Les mutilations génitales féminines font partie d’un ensemble de pratiques nuisibles à la vie psychologique, physique, émotionnelle et spirituelle de la femme et de la jeune fille.
Les MGF sont des pratiques qui consistent à couper le clitoris et les organes génitaux externes d’une femme ou d’une jeune fille. C’est un acte dangereux, nocif et totalement inutile.
A l’heure actuelle, on estime que plus de 200 millions de jeunes filles et de femmes, victimes de MGF toujours en vie. Celles-ci  sont pratiquées  dans bien plus de 26 pays africains, une partie de l’Asie et du Moyen orient.  Et se pratiquent généralement sur les jeunes filles entre l’enfance et l’âge de 15 ans. Elle touche environ 98% des jeunes filles en Somalie, 97% en Guinée, 93% à Djibouti et  1%  au Cameroun.
NB : Les MGF sont internationalement considérées comme une violation des droits des jeunes filles et des femmes, des actes barbares et criminels envers la vie des jeunes filles.

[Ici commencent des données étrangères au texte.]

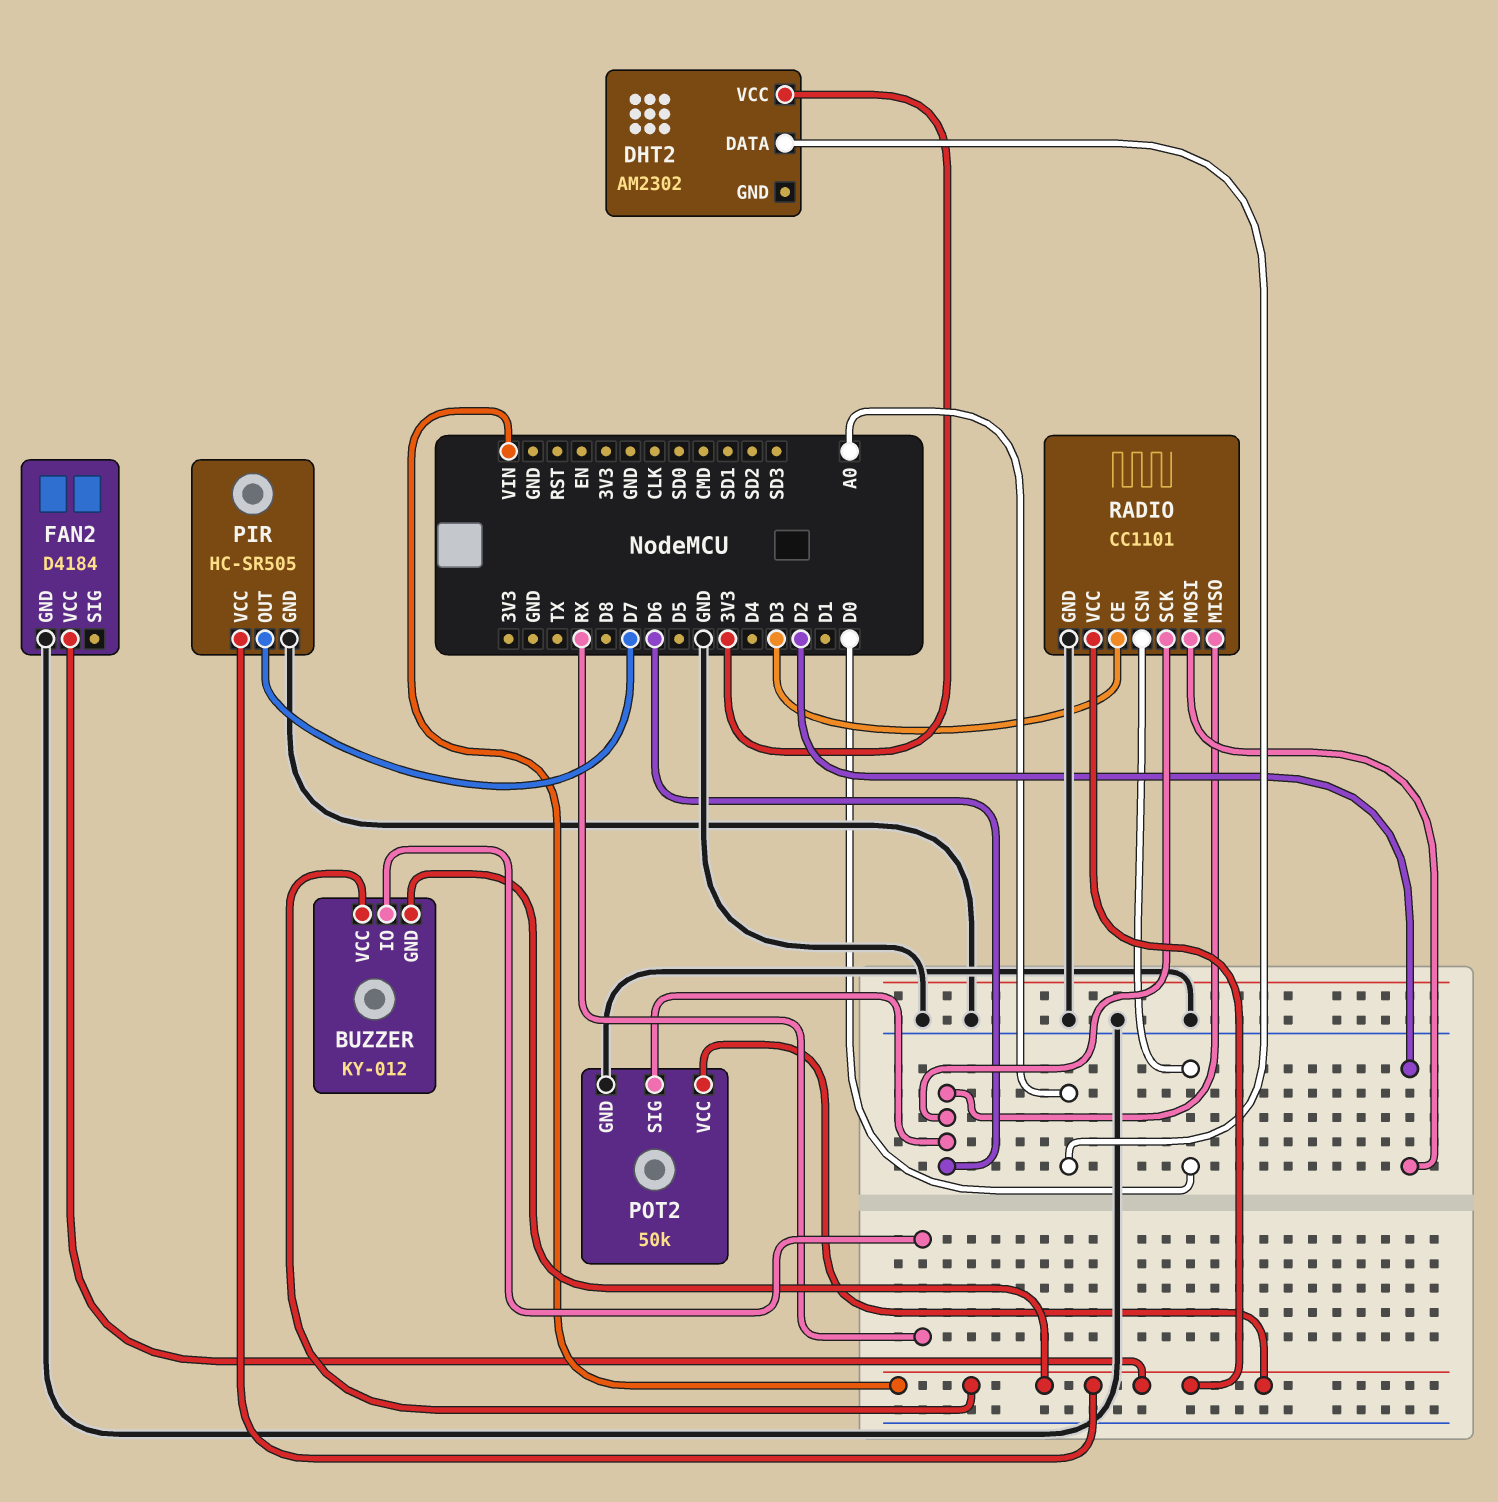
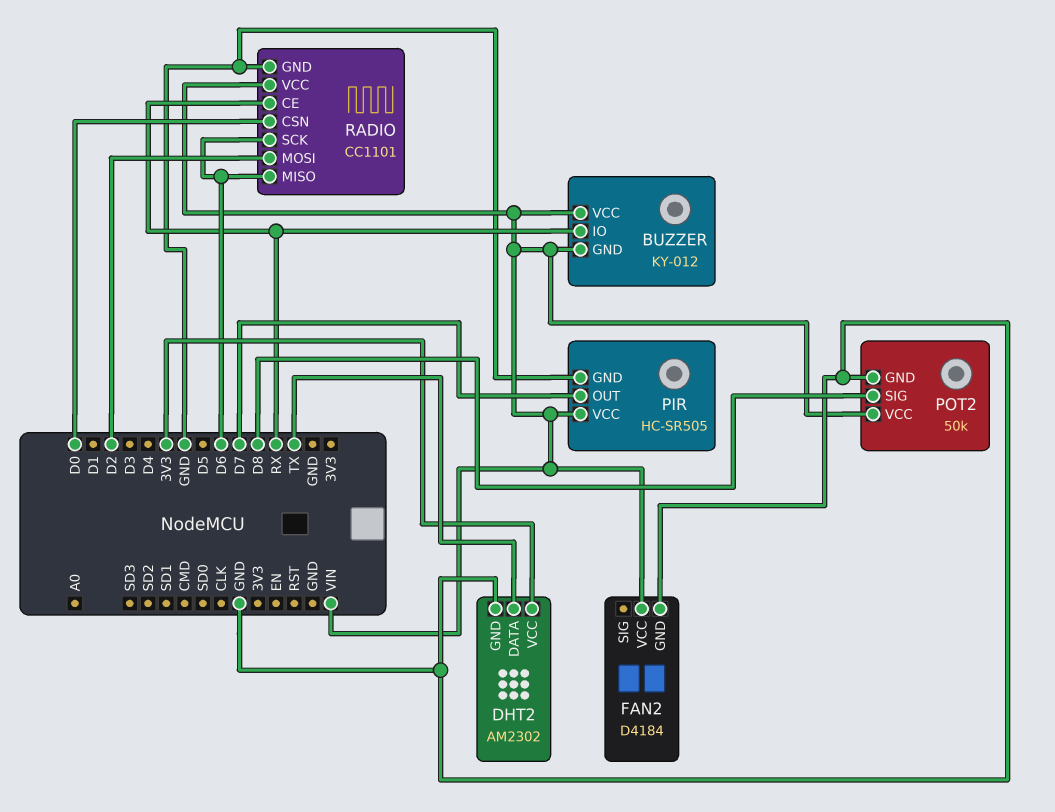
DHT2 pin DATA: A0 -> TX
DHT2 pin GND: none -> GND
POT2 pin SIG: D6 -> D8
RADIO pin CE: D3 -> RX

Les causes des mutilations génitales féminines :

La principale cause des MGF  se fonde dans la tradition existante des différentes communautés et les croyances selon lesquelles, celle-ci permettrait d’assurer la fidélité conjugale. Il faut aussi dire que l’excision est un moyen pour les hommes dans ces communautés de contrôler la sexualité de leurs femmes.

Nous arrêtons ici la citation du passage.